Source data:
******************************
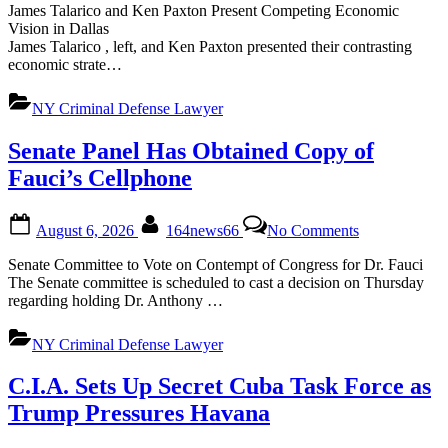
and
James Talarico and Ken Paxton Present Competing Economic
Talarico
Vision in Dallas
Offer
James Talarico , left, and Ken Paxton presented their contrasting
Diverging
economic strate…
Paths
on
NY Criminal Defense Lawyer
Affordability
Senate Panel Has Obtained Copy of
Fauci’s Cellphone
Posted
By
on
August 6, 2026
164news66
No Comments
on
Senate
Panel
Senate Committee to Vote on Contempt of Congress for Dr. Fauci
Has
The Senate committee is scheduled to cast a decision on Thursday
Obtained
regarding holding Dr. Anthony …
Copy
of
NY Criminal Defense Lawyer
Fauci’s
Cellphone
C.I.A. Sets Up Secret Cuba Task Force as
Trump Pressures Havana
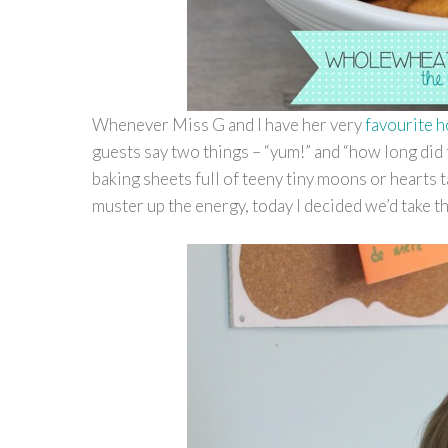
Whenever Miss G and I have her very
favourite 
guests say two things – “yum!” and “how long did t
baking sheets full of teeny tiny moons or hearts 
muster up the energy, today I decided we’d take t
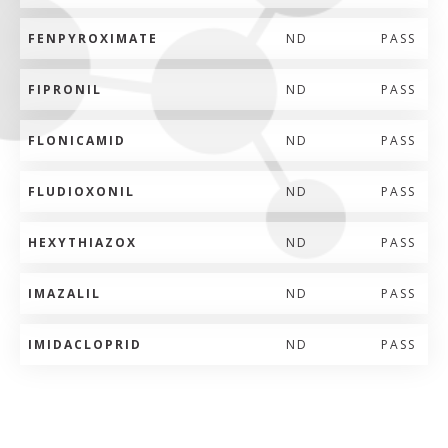
FENPYROXIMATE
ND
PASS
FIPRONIL
ND
PASS
FLONICAMID
ND
PASS
FLUDIOXONIL
ND
PASS
HEXYTHIAZOX
ND
PASS
IMAZALIL
ND
PASS
IMIDACLOPRID
ND
PASS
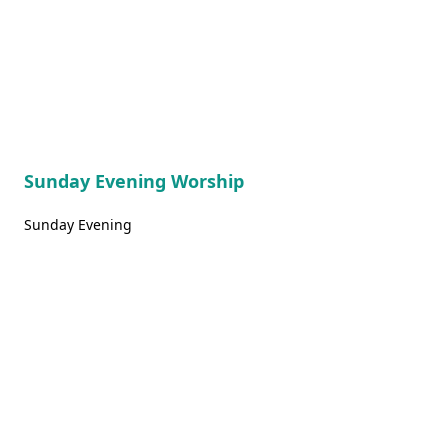
Sunday Evening Worship
Sunday Evening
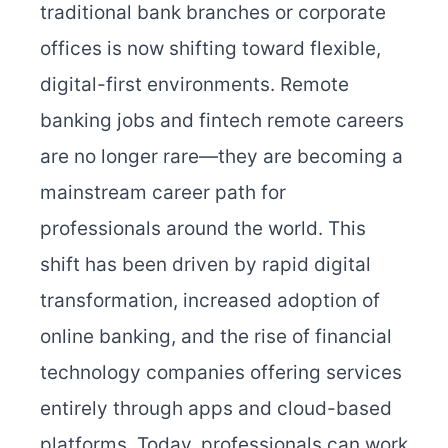
traditional bank branches or corporate
offices is now shifting toward flexible,
digital-first environments. Remote
banking jobs and fintech remote careers
are no longer rare—they are becoming a
mainstream career path for
professionals around the world. This
shift has been driven by rapid digital
transformation, increased adoption of
online banking, and the rise of financial
technology companies offering services
entirely through apps and cloud-based
platforms. Today, professionals can work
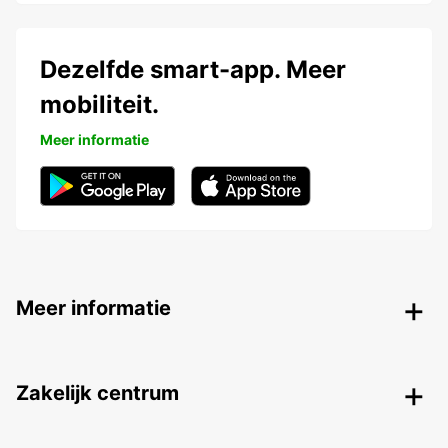
Dezelfde smart-app. Meer
mobiliteit.
Meer informatie
Meer informatie
Zakelijk centrum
******************************
WHAT YOU WILL DO
Repeat the text from all of the records above word for word, leaving out the pictures.

EXERCISE ANSWER
and
James Talarico and Ken Paxton Present Competing Economic
Talarico
Vision in Dallas
Offer
James Talarico , left, and Ken Paxton presented their contrasting
Diverging
economic strate…
Paths
on
NY Criminal Defense Lawyer
Affordability
Senate Panel Has Obtained Copy of
Fauci’s Cellphone
Posted
By
on
August 6, 2026
164news66
No Comments
on
Senate
Panel
Senate Committee to Vote on Contempt of Congress for Dr. Fauci
Has
The Senate committee is scheduled to cast a decision on Thursday
Obtained
regarding holding Dr. Anthony …
Copy
of
NY Criminal Defense Lawyer
Fauci’s
Cellphone
C.I.A. Sets Up Secret Cuba Task Force as
Trump Pressures Havana
Whenever Miss G and I have her very
favourite 
guests say two things – “yum!” and “how long did t
baking sheets full of teeny tiny moons or hearts 
muster up the energy, today I decided we’d take t
FENPYROXIMATE
ND
PASS
FIPRONIL
ND
PASS
FLONICAMID
ND
PASS
FLUDIOXONIL
ND
PASS
HEXYTHIAZOX
ND
PASS
IMAZALIL
ND
PASS
IMIDACLOPRID
ND
PASS
Sunday Evening Worship
Sunday Evening
traditional bank branches or corporate
offices is now shifting toward flexible,
digital-first environments. Remote
banking jobs and fintech remote careers
are no longer rare—they are becoming a
mainstream career path for
professionals around the world. This
shift has been driven by rapid digital
transformation, increased adoption of
online banking, and the rise of financial
technology companies offering services
entirely through apps and cloud-based
platforms. Today, professionals can work
Dezelfde smart-app. Meer
mobiliteit.
Meer informatie
Meer informatie
Zakelijk centrum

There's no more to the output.